• Activity:
Copy all the records word for word, apart from any pictures.

-=-=-

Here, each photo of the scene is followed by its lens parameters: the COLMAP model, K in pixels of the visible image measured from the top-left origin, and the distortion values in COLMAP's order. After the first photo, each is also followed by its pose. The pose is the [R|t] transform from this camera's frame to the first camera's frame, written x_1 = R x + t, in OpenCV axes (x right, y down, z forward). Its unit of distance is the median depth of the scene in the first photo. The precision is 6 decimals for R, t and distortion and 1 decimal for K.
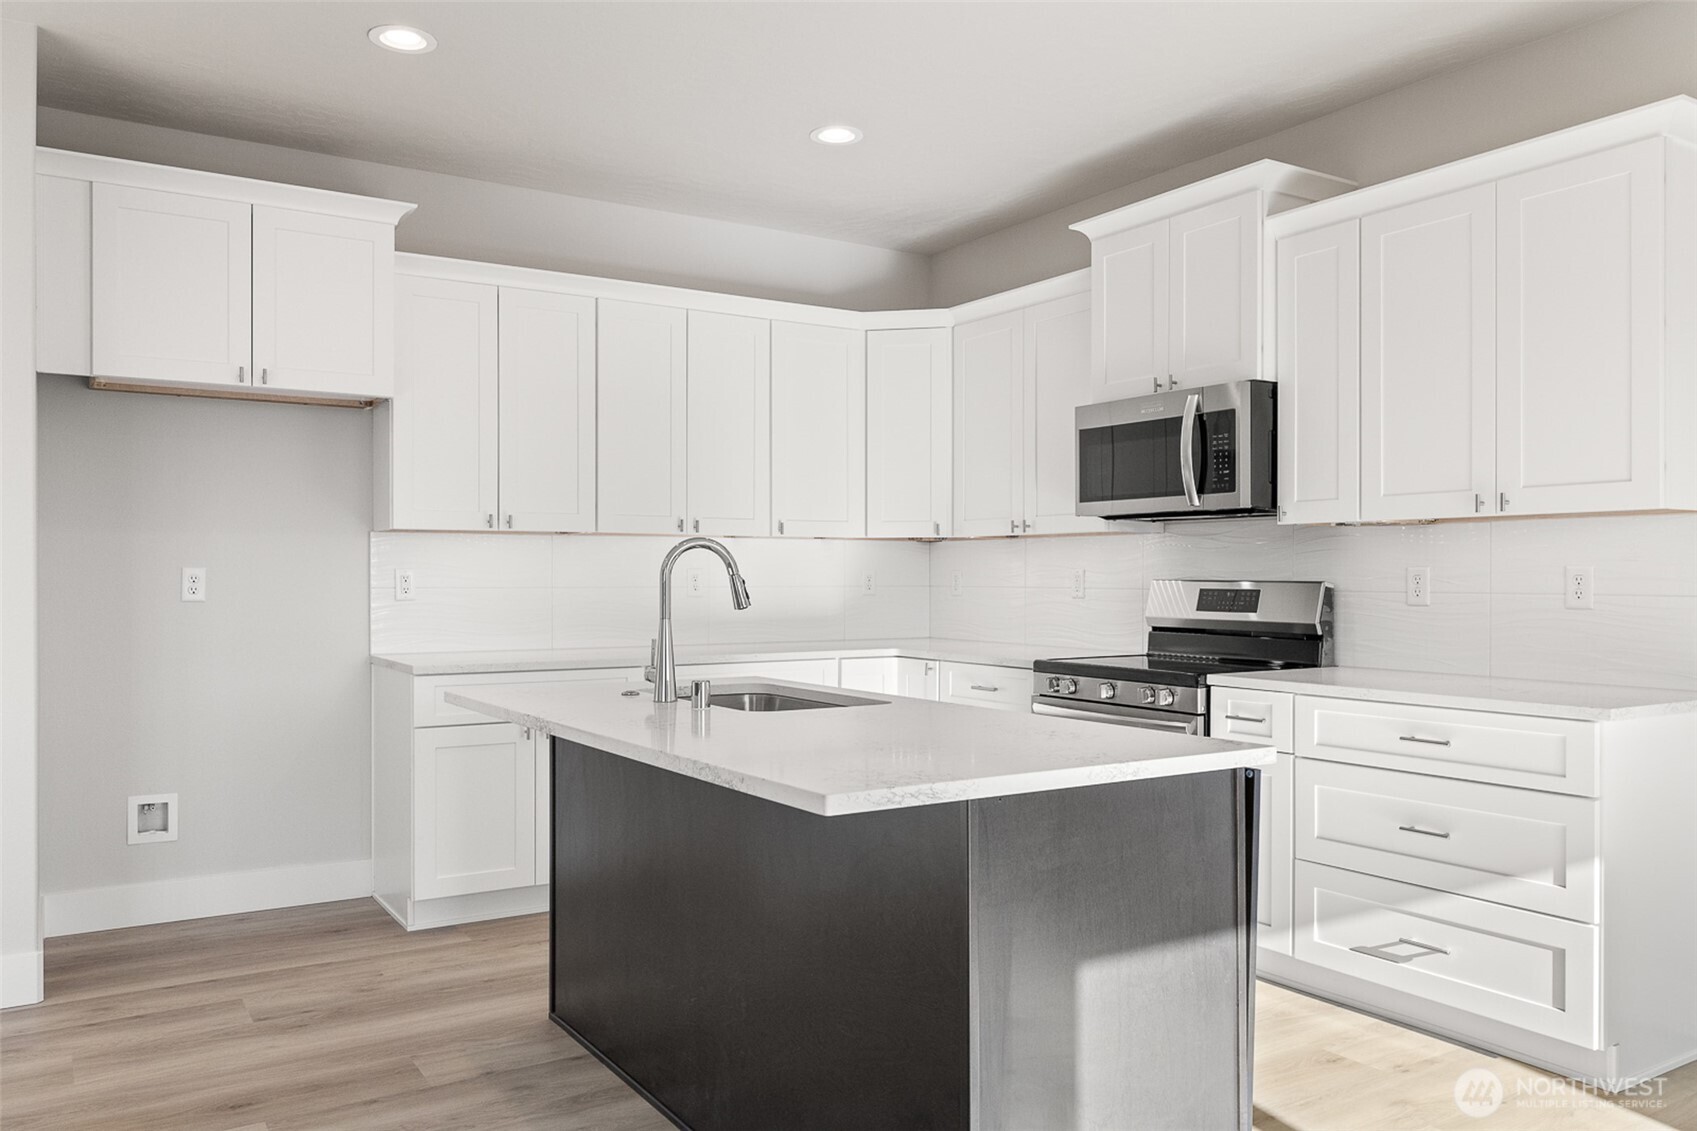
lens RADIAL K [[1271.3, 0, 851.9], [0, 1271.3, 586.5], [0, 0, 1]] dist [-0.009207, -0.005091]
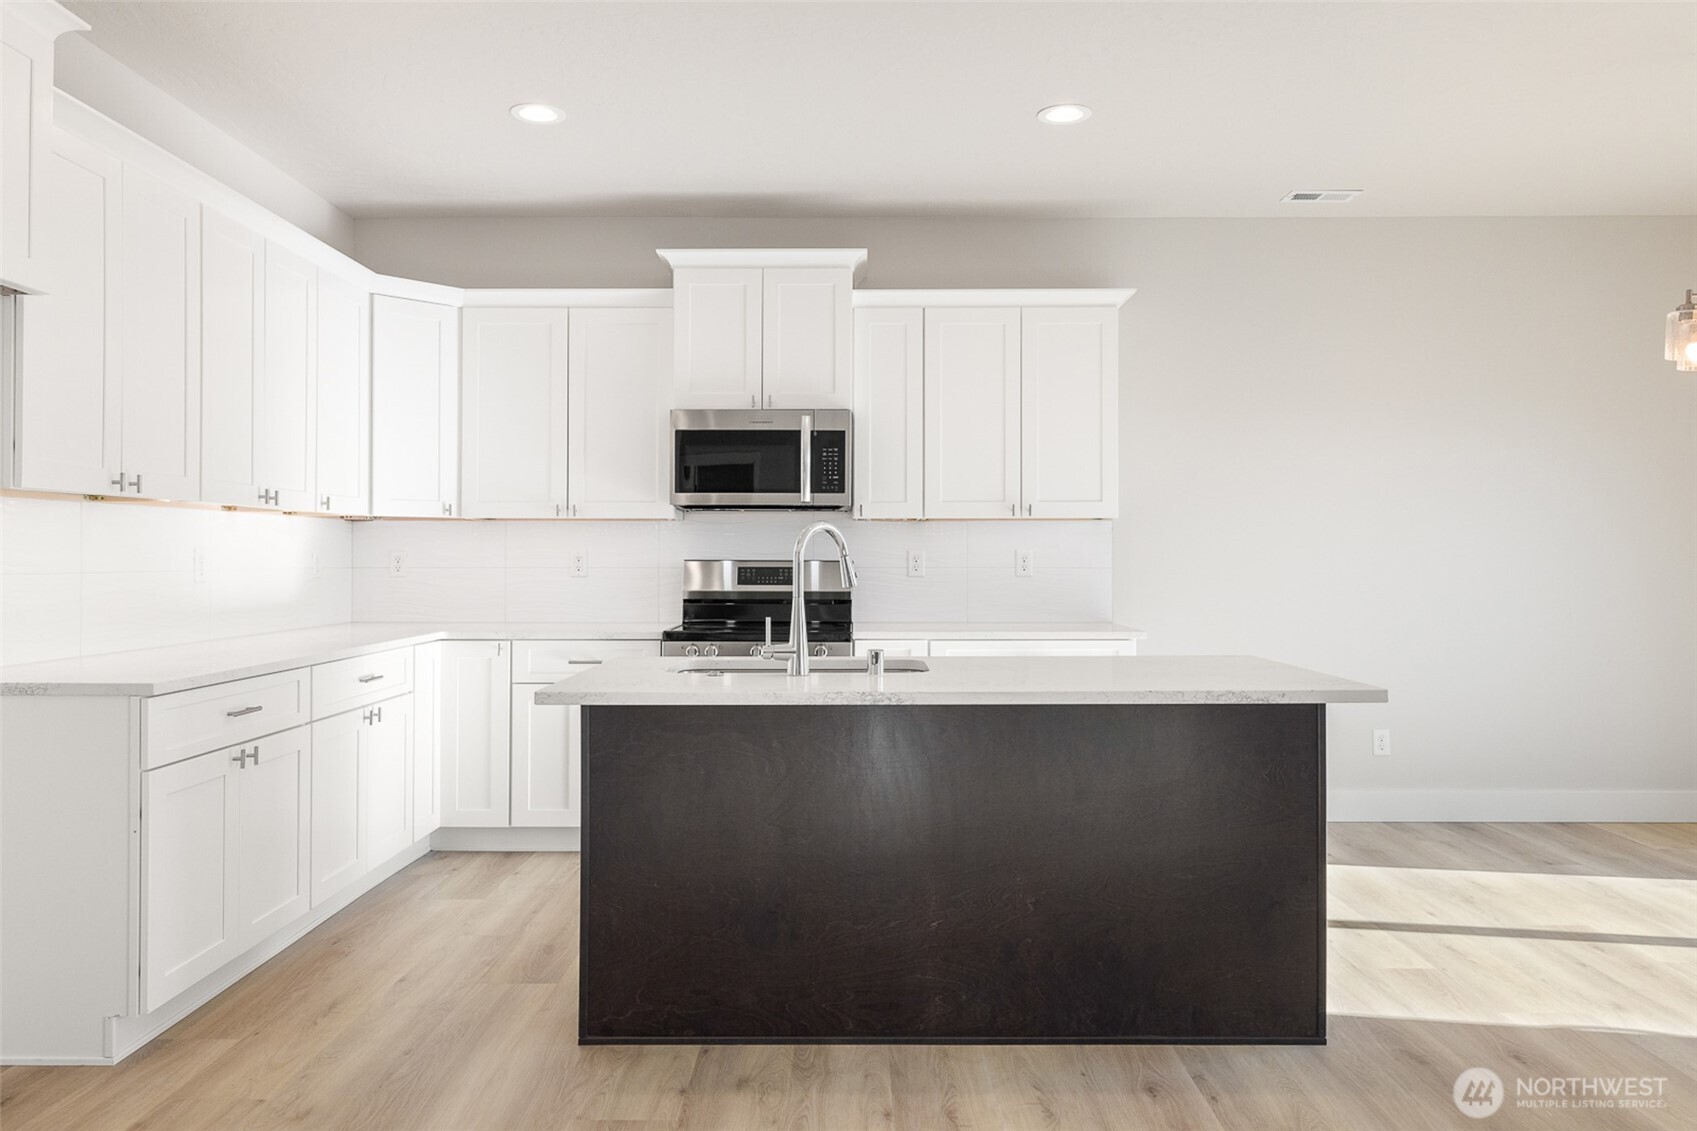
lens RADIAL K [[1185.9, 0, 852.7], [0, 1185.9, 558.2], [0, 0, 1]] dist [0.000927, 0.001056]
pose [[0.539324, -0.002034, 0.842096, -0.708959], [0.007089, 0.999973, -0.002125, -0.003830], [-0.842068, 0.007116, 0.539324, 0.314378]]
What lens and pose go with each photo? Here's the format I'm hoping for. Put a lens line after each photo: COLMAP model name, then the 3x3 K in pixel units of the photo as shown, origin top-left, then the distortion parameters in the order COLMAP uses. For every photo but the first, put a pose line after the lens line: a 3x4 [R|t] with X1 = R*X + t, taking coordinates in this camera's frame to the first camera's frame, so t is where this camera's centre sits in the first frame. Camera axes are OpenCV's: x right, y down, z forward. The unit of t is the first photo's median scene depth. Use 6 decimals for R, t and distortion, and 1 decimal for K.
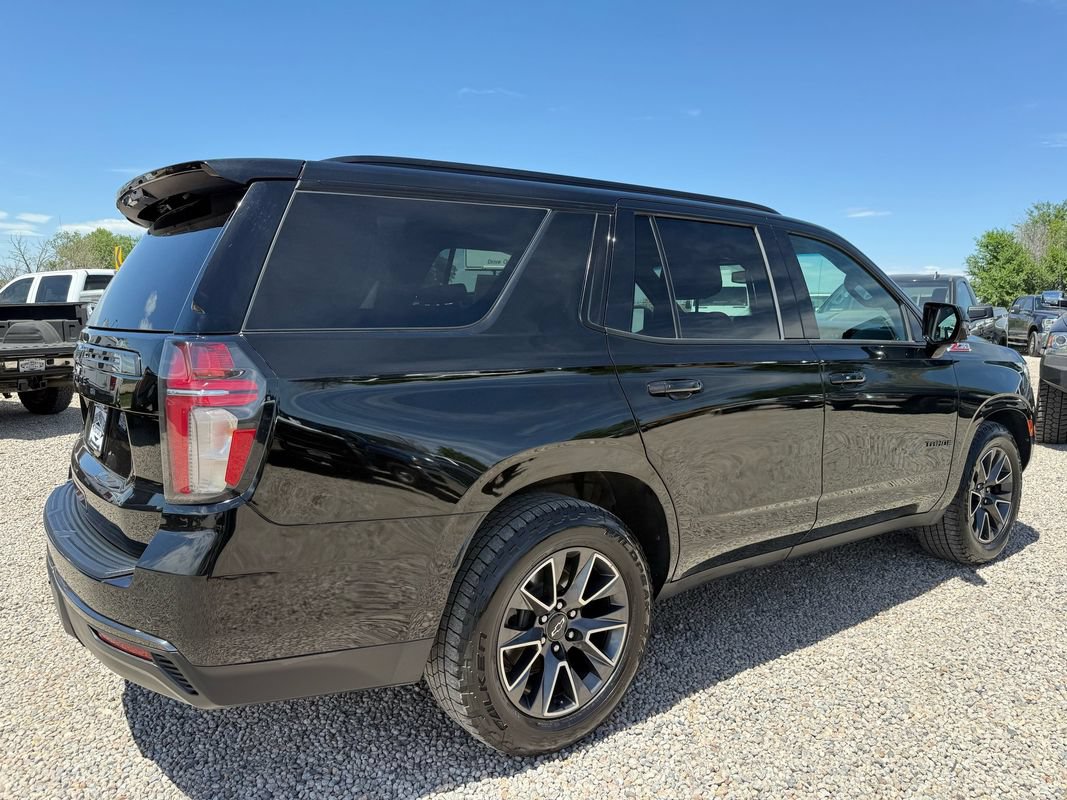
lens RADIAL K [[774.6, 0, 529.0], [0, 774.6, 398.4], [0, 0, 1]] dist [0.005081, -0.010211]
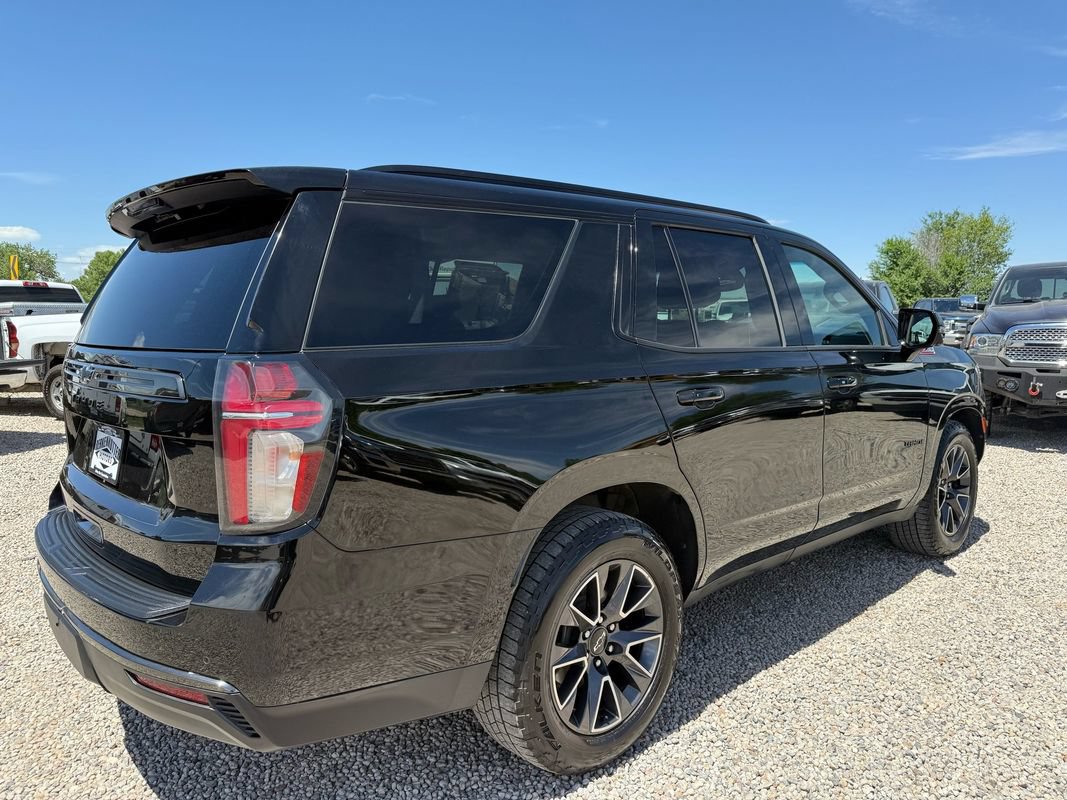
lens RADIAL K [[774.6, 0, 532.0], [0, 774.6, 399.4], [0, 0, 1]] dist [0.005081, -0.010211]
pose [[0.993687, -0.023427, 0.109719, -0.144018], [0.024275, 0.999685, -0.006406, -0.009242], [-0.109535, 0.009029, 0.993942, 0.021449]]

-=-=-

• Your solution:
Here, each photo of the scene is followed by its lens parameters: the COLMAP model, K in pixels of the visible image measured from the top-left origin, and the distortion values in COLMAP's order. After the first photo, each is also followed by its pose. The pose is the [R|t] transform from this camera's frame to the first camera's frame, written x_1 = R x + t, in OpenCV axes (x right, y down, z forward). Its unit of distance is the median depth of the scene in the first photo. The precision is 6 decimals for R, t and distortion and 1 decimal for K.
lens RADIAL K [[1271.3, 0, 851.9], [0, 1271.3, 586.5], [0, 0, 1]] dist [-0.009207, -0.005091]
lens RADIAL K [[1185.9, 0, 852.7], [0, 1185.9, 558.2], [0, 0, 1]] dist [0.000927, 0.001056]
pose [[0.539324, -0.002034, 0.842096, -0.708959], [0.007089, 0.999973, -0.002125, -0.003830], [-0.842068, 0.007116, 0.539324, 0.314378]]
What lens and pose go with each photo? Here's the format I'm hoping for. Put a lens line after each photo: COLMAP model name, then the 3x3 K in pixel units of the photo as shown, origin top-left, then the distortion parameters in the order COLMAP uses. For every photo but the first, put a pose line after the lens line: a 3x4 [R|t] with X1 = R*X + t, taking coordinates in this camera's frame to the first camera's frame, so t is where this camera's centre sits in the first frame. Camera axes are OpenCV's: x right, y down, z forward. The unit of t is the first photo's median scene depth. Use 6 decimals for R, t and distortion, and 1 decimal for K.
lens RADIAL K [[774.6, 0, 529.0], [0, 774.6, 398.4], [0, 0, 1]] dist [0.005081, -0.010211]
lens RADIAL K [[774.6, 0, 532.0], [0, 774.6, 399.4], [0, 0, 1]] dist [0.005081, -0.010211]
pose [[0.993687, -0.023427, 0.109719, -0.144018], [0.024275, 0.999685, -0.006406, -0.009242], [-0.109535, 0.009029, 0.993942, 0.021449]]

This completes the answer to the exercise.